The birthday cake moments are those times when there is no time. The things that happen occur as if there are no clocks in the world. They are when you’re sitting in that seafood restaurant on the coast, eating shrimp and copious amounts of Alaskan King Crab legs, your hands covered in butter and joy, napkins all over the place. The moldy bread moments are the arguments, the frustrations, the I want to go here and But I want to go there! moments, when no amiable conclusion can be reached, and everyone ends up sitting in the hotel room with sunburns of anger all over their bodies, and there is no lotion strong enough to balm the emotions. I believe that it’s impossible to have a vacation without both aspects.
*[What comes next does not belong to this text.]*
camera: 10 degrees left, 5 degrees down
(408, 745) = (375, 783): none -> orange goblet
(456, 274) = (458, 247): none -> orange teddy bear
I have a few distinct memories from our Longbrake family vacations. As I write those words, the very first thing I think of is dad, me, and my sister Stephanie all sitting in our Chevy Econoline 500 van, in the driveway with the engine running as we anxiously await departure for a 24 hour drive to Jensen Beach, Florida, and mom is running back inside because she forgot something, running back out to the van, then running back in again because something’s still not right. I can feel it. Mom was always anxious like that. I bet dad planned for those moments, knowing that if he wanted to leave at 7 am he’d make sure we all got in the car around 6:45 because of the inevitable mom-running-back-in-the-house moments. She was a pro.
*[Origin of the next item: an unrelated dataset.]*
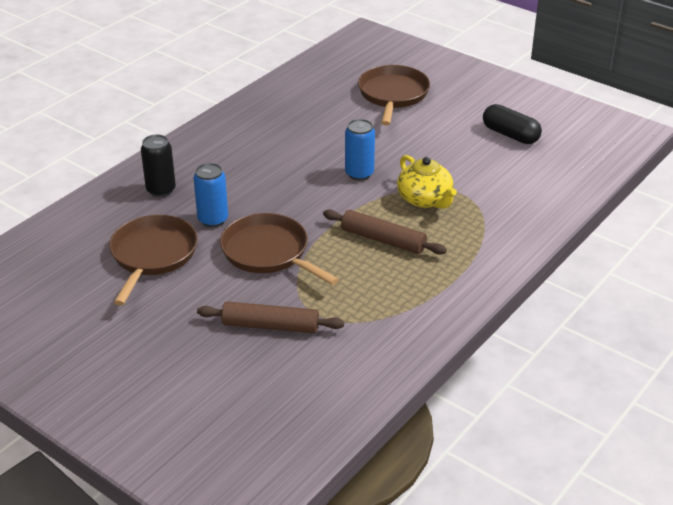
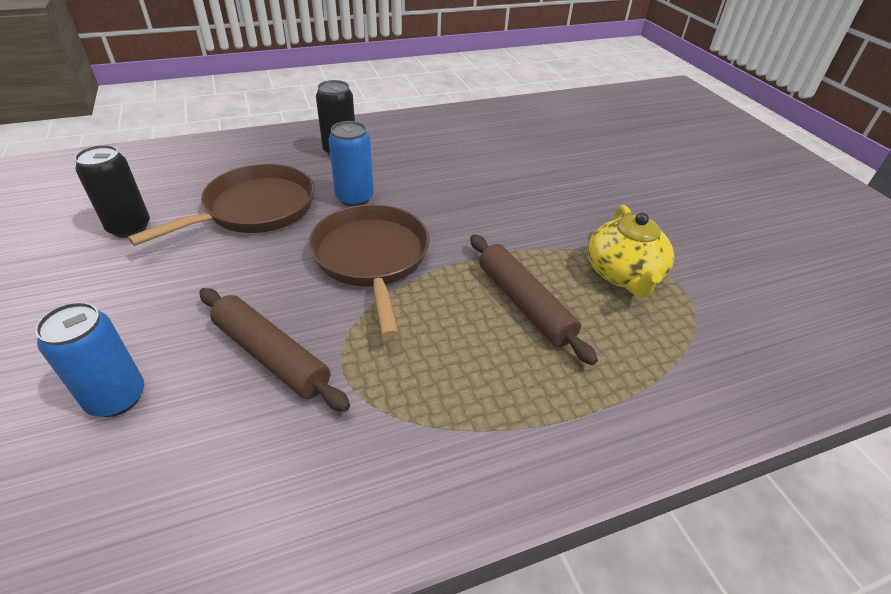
camera: 30 degrees right, 5 degrees up
(81, 303) = (129, 227): none -> black can
(359, 173) = (562, 212): blue can -> blue can (116, 398)
(393, 95) = (668, 148): brown pan -> none
(510, 135) = (800, 239): black capsule -> none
The other memory is one of the most glorious memories in my mind. Most of our vacations as kids involved a large conversion van and 20+ hours of driving. My mother, in all of her brilliance, was very imaginative in the things she thought of to help occupy me and my sister on those long summer drives. She created what she called Fun Boxes, and though they had a simple title, they were filled with depth and excitement for me as a 6 year old boy. Fun Boxes were large, Rubbermade bins in which she put coloring books, audio tapes, card games, candy like it was Halloween, but Halloween on crack cocaine, and a mixture of Oooo I wonder what’s inside this year! sort of things. And the thing was, they weren’t items just to keep us occupied for the trip. They were items in which mom and dad could participate with us in the fun. Dad usually drove the long hours, for which I am incredibly grateful for now as a 25 year old. Mom would often sit with us in the back and play with us, coloring in our books or playing our favorite Old Maid or Go Fish card games.
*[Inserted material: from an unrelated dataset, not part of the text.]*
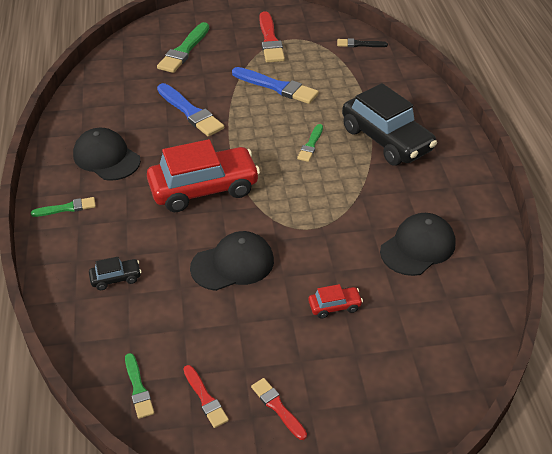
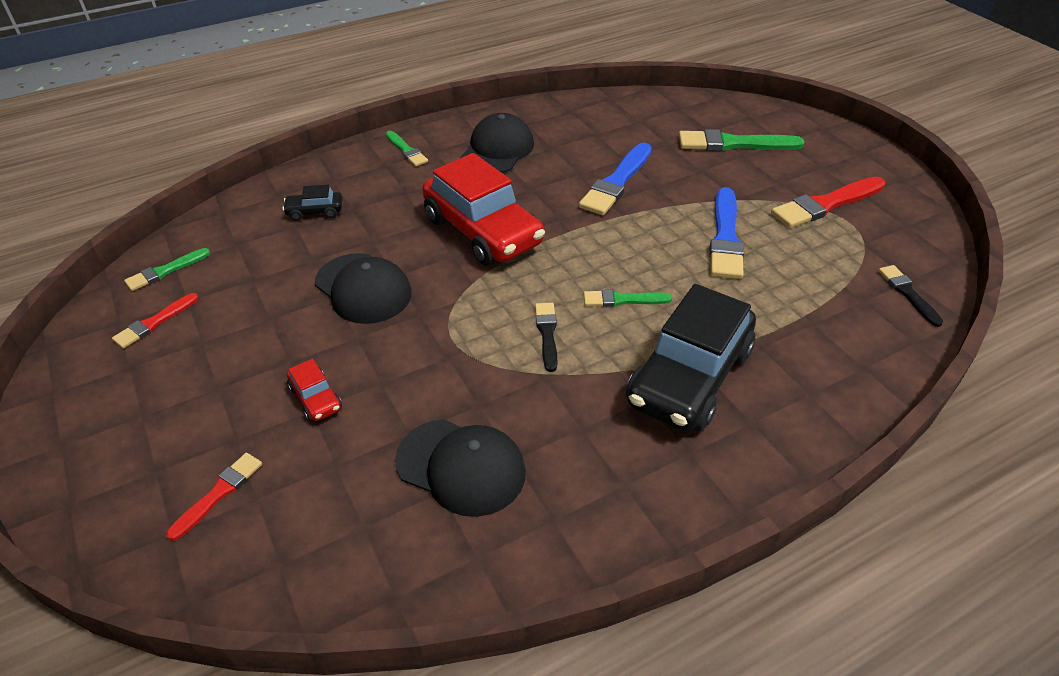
camera: 70 degrees right, 0 degrees up
(116, 278) = (315, 211): black car -> black car turned 120 degrees clockwise
(277, 407) = (144, 385): red brush -> red brush (219, 493)
(325, 184) = (547, 334): none -> black brush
I also remember dad always, always, always being willing to stop whenever we needed to stop. One vacation to North Carolina I conveniently got a bladder infection, the bane of every road trip’s existence. But dad never complained once, but continually reassured me that we could stop every time I needed to go, no matter what. I probably had to stop 2 or 3 times per hour at some points, and dad must have been frustrated in his mind, but he didn’t let it show, which has impacted me deeply to this day.

Family vacations are never what they are anticipated to be, and often they are so much more than they are anticipated to be. What’s going to happen? Where will we go? What kind of food will we eat? What fish will we catch? Will the beach be crowded? Will it be awesome? Yes. And no. But is it worth it? Yes. It always is.